Anil Bhasin is the regional vice president for the India and SAARC at Palo Alto Networks. Bhasin has over 25 years of experience in the industry, and joined Palo Alto Networks from Cisco, where he spent 12 years in leadership roles including the Services business for India & SAARC. Prior to joining Cisco, Bhasin had a two-year stint at Getronics as a national sales manager.
In an interaction with CSO India, Bhasin talks about cybersecurity challenges, role of AI and advice for CSOs.
What are the three biggest security challenges that you see in 2019?
Some of the biggest challenges that organisations face today are:
IT talent shortage: More than half of the organisations in the industry today face cybersecurity skills shortage. According to Cybersecurity Ventures, globally, the projected demand will increase exponentially.
High cost of implementation: Strong security can be costly for a company to implement internally. The licensing fees, the cost of a specific hardware for a security solution as well as labour required for maintenance is immense. Therefore, companies today use cloud service providers to run their IT infrastructure.
Compliance and regulations: Maintaining a good compliance posture becomes a greater challenge as rules and regulations change quickly. Indian organisations which have global presence must make sure that they adhere to both global as well as local transacting country compliance norms. Hence, they need to have visibility of their current status and what is required to be fully compliant.
Which technologies are disrupting the cybersecurity landscape?
As organisations turn digital and more advanced, breaches have also grown exponentially, both in terms of numbers and the extent of damage that they do to businesses and their reputation. Emerging technologies such as big data analysis, artificial intelligence and blockchain can help organisations reclaim surrendered ground snatched by sophisticated threats, limited internal resources and a widening attack surface.
Cyberattacks are becoming more sophisticated and cybercriminals now combine multiple techniques including malware, ransomware and social engineering to compromise data. Technologies like blockchain, AI/ML, and big data analytics are ideal to revolutionise the way companies think about cybersecurity.
We generally assume that all threats are ‘information stealing’ in nature. But that has changed, and the threats have become multi-faceted. Companies need to secure themselves from such cyberattacks by thinking ahead of cybercriminals.
How can enterprises prepare better to deal with unknown vulnerabilities?
Maintaining security operations in enterprises is vital, as preventing incidents is comparatively less expensive than responding to them. The key is to implement effective security automation. The right security automation platform reduces the amount of time and effort human security professionals have to spend on manual tasks.
Security automation can be integrated into the existing infrastructure of a company and whenever a threat is detected, AI can analyse it and determine whether it should be sent to the security professional for further action or not. AI can determine its importance and act on it accurately. AI and machine learning can make the whole security automation system smarter as the cyberthreat landscape evolves.

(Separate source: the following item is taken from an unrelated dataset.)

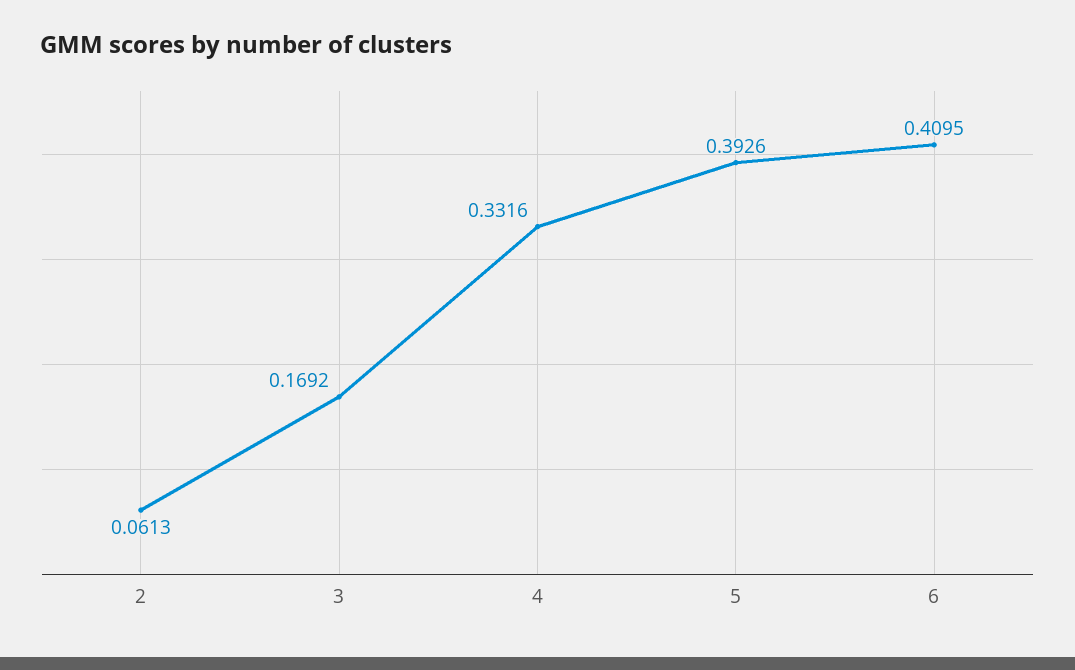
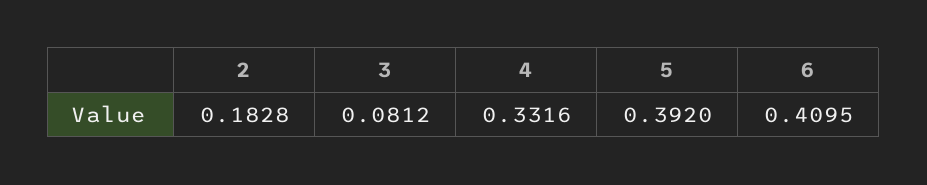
2: 0.0613 -> 0.1828
3: 0.1692 -> 0.0812
5: 0.3926 -> 0.392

What impact will artificial intelligence and automated threat intelligence have on cybersecurity initiatives in the coming times?
“Indian organisations which have global presence must make sure that they adhere to both global as well as local transacting country compliance norms. Hence, they need to have visibility of their current status and what is required to be fully compliant.”
The future of cybersecurity will benefit from more AI-enabled prevention and protection systems. These systems are also likely to allow humans to interact with the AI algorithm easily. AI algorithm can detect any changes that appear abnormal. It also helps in gaining insights into sources of potential threats from external as well as internal sensors.
AI can reduce the workload for cybersecurity analysts by helping intelligently automating the manual tasks as well as prioritise the risk areas for attention. Hence, redirecting human efforts towards higher value activities.
The organisation can use AI and automated threat intelligence to enhance their cybersecurity efforts. They can also use AI to automate and improve businesses processes. It facilitates intelligent responses to attacks based on shared knowledge and learning. This helps in the efficiency of employees as they can focus on investigating high probability signals rather than spending time finding them.
What is your advice to CSOs and other top-level security management professionals?
The role of the security professionals has evolved from being just a technical expert to a decision-maker. It has now moved to the boardroom level and hence it is critical to keep oneself abreast of not only the latest technologies and upgrades but also encompassing learning more rapidly, communicating more effectively, knowing more about the business, and matching the capabilities of an ever-improving set of attackers. CSOs are now expected to encourage and work towards upskilling employees through training programmes and certifications.